キプロスは、歴史的にギリシャと深い繋がりを持っています。そのため、キプロスの銀行はギリシャの国債を多く購入していました。
そのギリシャは、2010年頃から財政危機が表面化し始めます。2011年には格付会社ムーディーズは、すでに投機的等級にあったギリシャの格付けを、さらに3段階も引き下げました(「Caa1」⇒「Ca」)。
格付け「Ca」と言えば、最も低い「C」より一段階だけ上に位置するものの、ほぼデフォルトに陥っている状態を示します。

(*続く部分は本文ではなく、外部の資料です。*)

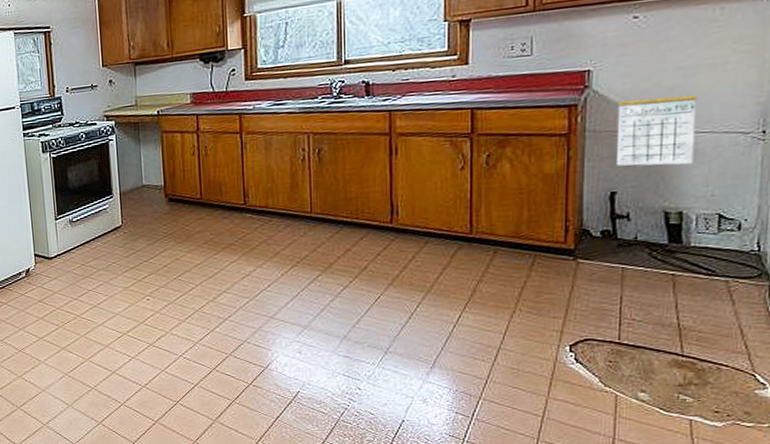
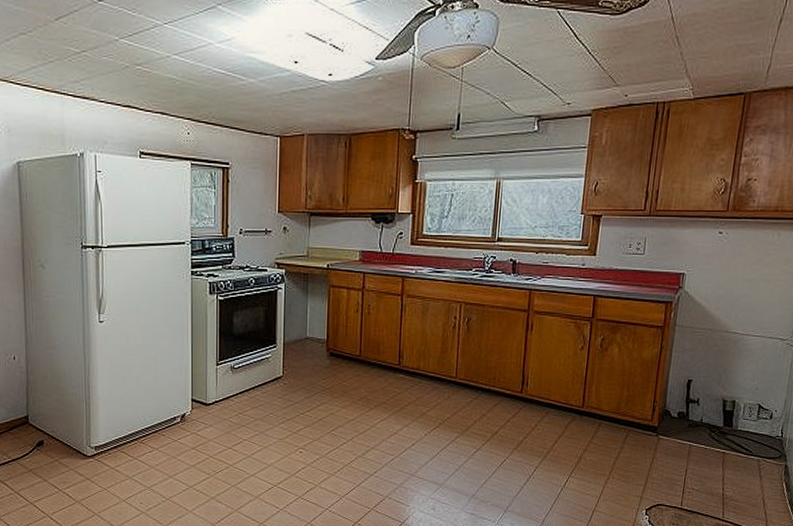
calendar: present [616,95,698,166] -> none [695,302,755,361]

2012年3月にはギリシャ国債の値下がりで買い手がつかず、利回りが36.5%まで上昇しました。ギリシャ国債がほぼ紙屑になったことで、キプロスの銀行は大損害を受けてしまったのです。
運命の土曜日
2013年3月16日土曜日、キプロス政府は「預金封鎖」を発表します。国内の銀行業務およびオンライン取引を停止しました。この現代において、そんな前時代的なことができるのか?と世界中で衝撃が走りました。
タイムスケジュールは次の通りです。
<2012年6月25日>
欧州連合に緊急融資を要請。
<2013年3月15日>
ユーロ圏財務相会合で銀行預金への課税を条件とする100億ユーロのキプロス支援策を決定。
<2013年3月16日>
預金封鎖を発表。
<2013年3月19日>
キプロス議会は銀行預金への課税に関する法案を否決(賛成ゼロ、反対36、棄権19)。
<2013年3月25日>
アナスタシアディス大統領と欧州連合が交渉、支援条件で合意。
<2013年3月28日>
銀行が約2週間ぶりに営業を再開し、ユーロ圏で初の資本規制(預金引出制限など)。
重要な事実
このようにキプロス政府は、EUからの100億ユーロの支援が決まった3月15日の翌日に、預金封鎖を発表しました。
10万ユーロ以下の預金者には6.75%、10万ユーロ超の預金者には9.9%の預金税を課すのが当初案でした。少額利用者も含めて、国民全員に負担を求めようとしたのです。
しかし、3月19日の議会では賛成する議員は1人もおらず、36人が反対して、19人が棄権しています。国民を目の前にして、自分の首をかけて賛成できる議員は一人もいなかったのです。